After building the simpler workflow, I tried to recreate the Parliament Bot in LangFlow. But I hit a limitation pretty soon: you can’t go back in a flow, which was essential to my LangGraph setup. I would have had to write one large component instead – not the point of LangFlow.

So I switched to the agent approach, which LangFlow supports well. I added a URL fetcher and created a URL generator tool, and linked them to an agent. The URL generator was its own sub flow, connected as a tool to the main agent. It’s great that this is possible, but debugging was tricky. The whole thing worked in the end, but I didn’t spend time on all the optimisations I had in LangGraph. The proof of concept was done and I learned a lot already about LangGraph.

Swiss Parliament LangFlow

Swiss Parliament Sub Flow

Integrating with Open WebUI

A third piece we’re exploring is Open WebUI – an open-source chat interface for LLMs. It supports tools, file uploads, and custom functions and is very customisable.
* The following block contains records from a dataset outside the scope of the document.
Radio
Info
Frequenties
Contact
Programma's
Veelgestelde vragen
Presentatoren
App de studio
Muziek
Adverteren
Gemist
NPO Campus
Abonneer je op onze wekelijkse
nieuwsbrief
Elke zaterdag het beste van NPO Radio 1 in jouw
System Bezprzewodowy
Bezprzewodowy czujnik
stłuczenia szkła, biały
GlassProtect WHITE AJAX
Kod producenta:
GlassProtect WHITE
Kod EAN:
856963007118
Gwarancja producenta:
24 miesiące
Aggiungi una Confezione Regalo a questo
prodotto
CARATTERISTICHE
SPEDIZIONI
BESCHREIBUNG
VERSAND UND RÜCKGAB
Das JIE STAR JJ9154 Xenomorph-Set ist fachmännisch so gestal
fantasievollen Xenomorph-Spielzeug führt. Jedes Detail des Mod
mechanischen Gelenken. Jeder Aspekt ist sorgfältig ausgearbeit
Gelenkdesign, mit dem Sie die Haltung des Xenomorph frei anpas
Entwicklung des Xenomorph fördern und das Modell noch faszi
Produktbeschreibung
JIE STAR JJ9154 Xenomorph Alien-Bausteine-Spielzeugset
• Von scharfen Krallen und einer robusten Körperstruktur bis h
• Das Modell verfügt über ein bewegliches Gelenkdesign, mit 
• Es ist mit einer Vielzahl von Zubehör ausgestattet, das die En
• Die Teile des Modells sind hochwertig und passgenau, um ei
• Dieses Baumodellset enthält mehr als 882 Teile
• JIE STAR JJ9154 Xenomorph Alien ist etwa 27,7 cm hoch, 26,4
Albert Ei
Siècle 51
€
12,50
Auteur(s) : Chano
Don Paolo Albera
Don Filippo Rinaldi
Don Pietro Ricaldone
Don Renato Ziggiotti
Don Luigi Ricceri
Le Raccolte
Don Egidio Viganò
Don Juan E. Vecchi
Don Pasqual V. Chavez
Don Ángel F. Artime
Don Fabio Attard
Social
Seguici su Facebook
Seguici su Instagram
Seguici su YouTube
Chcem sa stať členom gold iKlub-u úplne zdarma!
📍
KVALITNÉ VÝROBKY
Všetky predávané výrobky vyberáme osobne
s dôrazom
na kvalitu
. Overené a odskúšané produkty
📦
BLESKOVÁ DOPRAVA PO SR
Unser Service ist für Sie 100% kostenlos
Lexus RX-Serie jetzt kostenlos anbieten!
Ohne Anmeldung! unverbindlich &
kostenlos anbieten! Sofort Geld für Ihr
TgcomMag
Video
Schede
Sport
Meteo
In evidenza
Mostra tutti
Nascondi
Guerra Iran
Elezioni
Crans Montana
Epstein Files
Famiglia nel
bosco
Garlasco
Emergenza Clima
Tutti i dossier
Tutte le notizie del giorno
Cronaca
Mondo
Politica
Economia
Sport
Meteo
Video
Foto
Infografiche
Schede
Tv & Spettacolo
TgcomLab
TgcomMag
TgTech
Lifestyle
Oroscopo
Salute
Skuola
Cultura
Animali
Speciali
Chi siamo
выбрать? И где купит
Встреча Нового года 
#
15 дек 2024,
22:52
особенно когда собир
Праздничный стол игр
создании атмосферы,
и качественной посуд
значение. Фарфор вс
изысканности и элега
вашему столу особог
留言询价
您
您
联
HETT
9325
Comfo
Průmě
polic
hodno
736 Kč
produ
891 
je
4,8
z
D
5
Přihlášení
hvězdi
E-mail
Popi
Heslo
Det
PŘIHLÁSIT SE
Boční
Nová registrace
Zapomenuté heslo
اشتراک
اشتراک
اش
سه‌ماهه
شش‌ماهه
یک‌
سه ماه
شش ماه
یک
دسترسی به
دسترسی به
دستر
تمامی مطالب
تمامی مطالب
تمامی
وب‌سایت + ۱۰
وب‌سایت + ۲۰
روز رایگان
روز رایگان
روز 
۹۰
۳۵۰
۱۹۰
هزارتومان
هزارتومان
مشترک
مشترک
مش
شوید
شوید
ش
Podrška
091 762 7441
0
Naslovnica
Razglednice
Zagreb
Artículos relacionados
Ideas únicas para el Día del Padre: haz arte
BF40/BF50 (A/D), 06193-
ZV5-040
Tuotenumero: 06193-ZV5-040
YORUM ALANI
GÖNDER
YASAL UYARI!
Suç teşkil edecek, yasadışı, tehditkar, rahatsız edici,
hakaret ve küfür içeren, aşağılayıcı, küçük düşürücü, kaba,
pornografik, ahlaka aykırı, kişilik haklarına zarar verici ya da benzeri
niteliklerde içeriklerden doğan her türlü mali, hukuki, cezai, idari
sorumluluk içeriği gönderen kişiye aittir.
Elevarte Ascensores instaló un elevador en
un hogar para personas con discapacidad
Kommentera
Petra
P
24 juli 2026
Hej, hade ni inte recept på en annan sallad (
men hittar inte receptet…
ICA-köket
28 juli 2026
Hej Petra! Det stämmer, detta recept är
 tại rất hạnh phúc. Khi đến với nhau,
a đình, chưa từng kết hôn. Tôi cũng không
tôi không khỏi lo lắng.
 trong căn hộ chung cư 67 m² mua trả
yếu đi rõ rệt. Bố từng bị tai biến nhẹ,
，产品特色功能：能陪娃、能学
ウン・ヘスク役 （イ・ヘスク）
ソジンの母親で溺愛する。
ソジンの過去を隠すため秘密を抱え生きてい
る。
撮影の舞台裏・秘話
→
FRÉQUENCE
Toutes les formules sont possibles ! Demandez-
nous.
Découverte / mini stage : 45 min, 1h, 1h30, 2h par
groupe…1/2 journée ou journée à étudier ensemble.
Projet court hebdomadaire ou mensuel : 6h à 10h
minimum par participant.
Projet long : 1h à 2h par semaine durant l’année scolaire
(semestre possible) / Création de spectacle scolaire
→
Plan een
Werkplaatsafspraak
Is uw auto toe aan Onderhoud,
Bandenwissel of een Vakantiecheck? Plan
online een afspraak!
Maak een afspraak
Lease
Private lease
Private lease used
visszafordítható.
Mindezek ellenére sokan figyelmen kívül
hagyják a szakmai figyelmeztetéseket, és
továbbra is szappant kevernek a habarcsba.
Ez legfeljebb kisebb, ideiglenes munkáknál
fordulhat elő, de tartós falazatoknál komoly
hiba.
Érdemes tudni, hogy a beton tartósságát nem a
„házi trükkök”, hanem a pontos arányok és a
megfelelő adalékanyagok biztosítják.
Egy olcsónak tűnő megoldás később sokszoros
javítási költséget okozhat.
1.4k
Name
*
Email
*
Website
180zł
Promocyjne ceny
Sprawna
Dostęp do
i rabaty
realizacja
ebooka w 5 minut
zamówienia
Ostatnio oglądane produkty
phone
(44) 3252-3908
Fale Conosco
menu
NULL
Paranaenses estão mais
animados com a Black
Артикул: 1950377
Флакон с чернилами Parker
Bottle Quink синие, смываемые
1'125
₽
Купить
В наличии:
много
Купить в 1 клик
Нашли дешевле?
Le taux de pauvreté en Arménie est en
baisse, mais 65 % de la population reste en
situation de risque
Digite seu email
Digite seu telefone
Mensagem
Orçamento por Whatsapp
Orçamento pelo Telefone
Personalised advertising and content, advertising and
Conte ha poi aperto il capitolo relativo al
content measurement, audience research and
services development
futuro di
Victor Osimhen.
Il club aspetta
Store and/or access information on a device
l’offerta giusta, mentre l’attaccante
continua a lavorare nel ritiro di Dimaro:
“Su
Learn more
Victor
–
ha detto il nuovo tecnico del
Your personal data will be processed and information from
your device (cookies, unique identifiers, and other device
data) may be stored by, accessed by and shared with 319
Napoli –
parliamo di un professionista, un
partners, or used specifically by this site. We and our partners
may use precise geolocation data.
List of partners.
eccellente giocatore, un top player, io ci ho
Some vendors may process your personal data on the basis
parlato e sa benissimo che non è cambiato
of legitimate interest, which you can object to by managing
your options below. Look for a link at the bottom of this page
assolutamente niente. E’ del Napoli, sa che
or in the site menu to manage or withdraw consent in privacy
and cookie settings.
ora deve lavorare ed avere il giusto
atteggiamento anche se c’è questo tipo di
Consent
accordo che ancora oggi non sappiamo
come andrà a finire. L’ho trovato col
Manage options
Open WebUI can be used to embed workflows from LangFlow or LangGraph behind a chat interface via it's pipe and filter functions. Think of it as building your own ChatGPT, powered by custom workflows and agents. Since it supports tool calling and custom APIs, you could trigger a LangGraph or LangFlow workflow based on user input.

It runs locally and supports multiple LLM backends - self-hosted or in the cloud, open source or commercial one - making it a solid choice for internal AI tools without relying on proprietary providers.

Final Thoughts

These two examples showed where LangGraph and LangFlow shine. LangGraph is great when you need full control and want to build more complex flows (like the Swiss Parliament Bot). LangFlow is great for simpler flows (like transcribing and summarising) or agent-based setups without much coding.

The line between when to use each tool is blurry, and both tools are evolving quickly. It’s hard to keep up, but also very exciting.

Combining Open WebUI with LangGraph or LangFlow and a more complex RAG tool like LiipGPT might be the next step for many projects. It adds usability and integration power that can turn flows into usable tools. And since it’s all open source, it’s definitely worth exploring – especially for organisations looking into these technologies.